Ко времени обеденного привала моя одежда липнет к груди, а кожа под лямками горит, как от ожога. Я бросаю свою ношу на землю и сажусь на валун рядом с Умберто. Он продолжает смотреть прямо перед собой, пережевывая сухарь.

— Умберто?

— Хм-м? — отвечает он.

— Почему ты злишься на меня? — спрашиваю я, понизив голос.

— Я не злюсь. — Он бросает на меня быстрый взгляд.

— Но ты меня игнорируешь.

— Да.

Я раздраженно вздыхаю.

— У меня никогда раньше не было друзей. Только учителя, няньки, служанки, ну и сестра. Так что я не очень хорошо умею дружить. Я не знаю, чем я тебя расстроила, и не знаю, как это исправить.

— Его Величество тебе не друг? — Его голос пронзительный и дрожащий.

Друг ли мне Алехандро? Я качаю головой.

— Право, я не знаю. Он говорил, что хотел бы им стать, но теперь я думаю, что это были ничего не значащие слова, просто чтобы меня успокоить. Мы никогда не проводили вместе время. У него был личный охранник, лорд Гектор, я думаю, мы дружили с ним в то время.

— Ты не говорила мне, что ты замужем.

— Знаешь, у меня нет такой привычки: раскрывать государственные тайны похитителям, — резко отвечаю я. — Конечно, я ничего не сказала.

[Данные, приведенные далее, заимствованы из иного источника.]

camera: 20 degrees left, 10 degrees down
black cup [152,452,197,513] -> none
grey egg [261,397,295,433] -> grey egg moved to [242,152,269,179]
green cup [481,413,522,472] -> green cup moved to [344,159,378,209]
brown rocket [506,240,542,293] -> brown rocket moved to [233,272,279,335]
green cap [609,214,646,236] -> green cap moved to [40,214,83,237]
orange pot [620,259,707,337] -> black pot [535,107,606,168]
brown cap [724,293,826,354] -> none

И видишь? Ты разозлился.

— Нет. Я просто чувствую себя дураком.

Я смотрю на его профиль.

— Почему? Я не думаю, что ты дурак.

Наконец он смотрит на меня.

— Просто я думал, что, может, потом… когда все это кончится… после всего ты и я… ну, это глупо, потому что ты — принцесса, а я — проводник. Видишь? Я глупец.

Он спрыгивает с нашего валуна и ссыпает остатки сухарей в сумку на поясе.

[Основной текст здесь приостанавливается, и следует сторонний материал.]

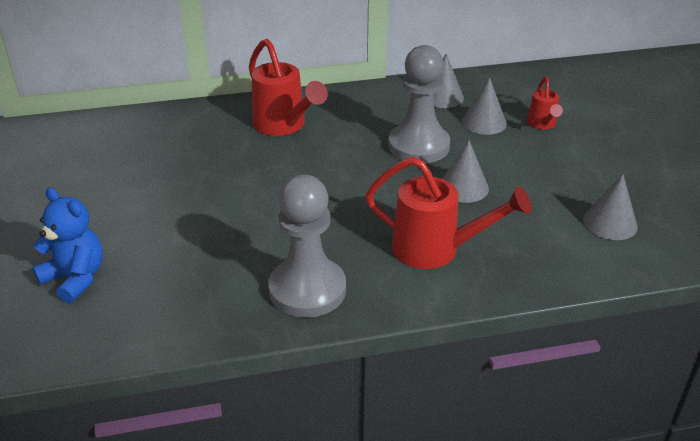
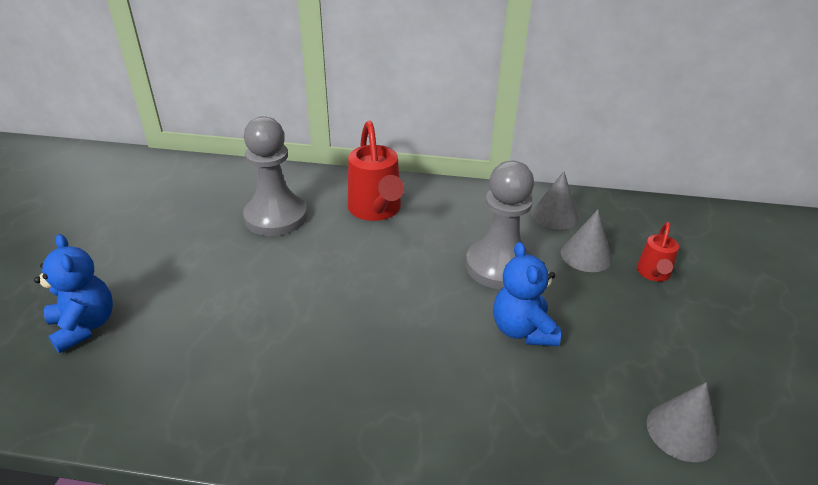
camera: 20 degrees right, 0 degrees up
grey pawn [268,174,346,318] -> grey pawn moved to [243,116,307,236]
red watering can [365,157,532,269] -> none
grey cone [442,140,489,203] -> blue teddy bear [493,242,561,346]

Я слишком потрясена, чтобы последовать за ним. Жар поднимается по моим рукам и обнимает мою шею. Дураком из нас двоих оказалась я, неспособная понять его желание защитить меня, его болтовню, его взгляд, всегда задерживающийся на моем лице. Первая связная мысль в моей голове: «Хотела бы я, чтобы Алехандро испытывал такие чувства ко мне». Но следом идет другая: «Я рада, что это Умберто», и я хочу сохранить в памяти его образ свежим и уникальным, отдельно от Алехандро.

До конца дня я не замечаю боли в плечах. Я скольжу в изумлении, пораженная тем, что кто-то беспокоится обо мне таким образом. Вечером, когда мы разбиваем лагерь на выступе, Умберто снова меня игнорирует. Но я подбираюсь к нему близко-близко, когда он разводит огонь, и шепчу ему:

— Я по-прежнему не думаю, что ты дурак.

Температура снижается, и запах земли меняется. Цитрусовый и влажный, он покалывает мне нос. Кактусы и перекати-поле постепенно сменяются на пинии и можжевельник. Время от времени мы пересекаем неглубокие ручьи, и Умберто пополняет наши запасы пищи радужной форелью. Через несколько дней опасность быть замеченными возрастает, так что мы оставляем хребты и переходим в ущелья и долины. Еженощно я изможденно заползаю в свой спальник, но это измождение не такое, как было в пустыне. На этот раз болят даже кости.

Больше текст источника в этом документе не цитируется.